The only thing which is done prior to atexit callbacks being called is
waiting on threads which weren't marked as daemonised.

void
Py_Finalize(void)
{
    PyInterpreterState *interp;
    PyThreadState *tstate;

    if (!initialized)
        return;

    wait_for_thread_shutdown();

    /* The interpreter is still entirely intact at this point, and the
     * exit funcs may be relying on that.  In particular, if some thread
     * or exit func is still waiting to do an import, the import machinery
     * expects Py_IsInitialized() to return true.  So don't say the
     * interpreter is uninitialized until after the exit funcs have run.
     * Note that Threading.py uses an exit func to do a join on all the
     * threads created thru it, so this also protects pending imports in
     * the threads created via Threading.
     */
    call_sys_exitfunc();

    ...

>> Any pure Python WSGI servers shouldn't have issues so long as they
>> aren't force exiting the whole process and bypassing normal
>> interpreter destruction.
>
>
> what do you mean by bypassing its destruction ?

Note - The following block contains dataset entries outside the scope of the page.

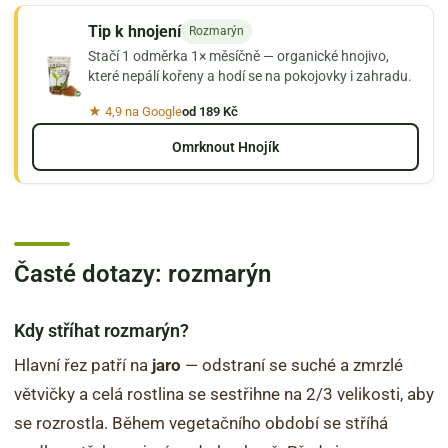
Tip k hnojení
Rozmarýn
Stačí 1 odměrka 1× měsíčně — organické hnojivo,
které nepálí kořeny a hodí se na pokojovky i zahradu.
★ 4,9 na Google
od 189 Kč
Omrknout Hnojík
Časté dotazy: rozmarýn
Kdy stříhat rozmarýn?
Hlavní řez patří na
jaro
— odstraní se suché a zmrzlé
větvičky a celá rostlina se sestřihne na 2/3 velikosti, aby
se rozrostla. Během vegetačního období se stříhá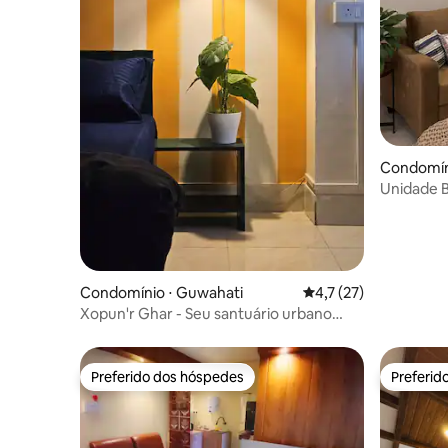
Condomín
Unidade B
privado s
Condomínio ⋅ Guwahati
4,7 de uma avaliação 
4,7 (27)
Xopun'r Ghar - Seu santuário urbano
perfeito de 1 BHK.
Preferido dos hóspedes
Preferid
Preferido dos hóspedes
Preferid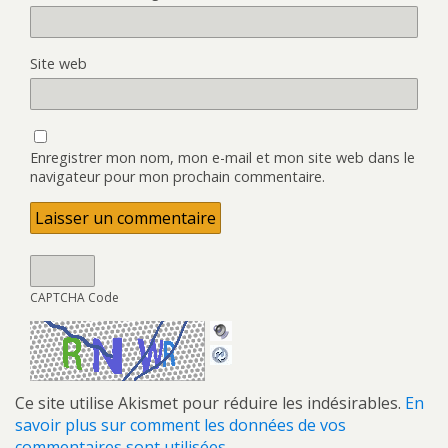
Site web
Enregistrer mon nom, mon e-mail et mon site web dans le
navigateur pour mon prochain commentaire.
CAPTCHA Code
Ce site utilise Akismet pour réduire les indésirables.
En
savoir plus sur comment les données de vos
commentaires sont utilisées
.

Non catchable signal from within process or from a distinct monitoring process.

One of this things I pointed out is being missed.

That is, a WSGI adapter may be running on top of another layer of
abstraction, such as FASTCGI for example, where the lower layer isn't
going to have any callback mechanism of its own to even notify the
WSGI layer to trigger registered cleanup callbacks.

This is why the only mechanism one can universally rely on is the
Python interpreters own atexit mechanism.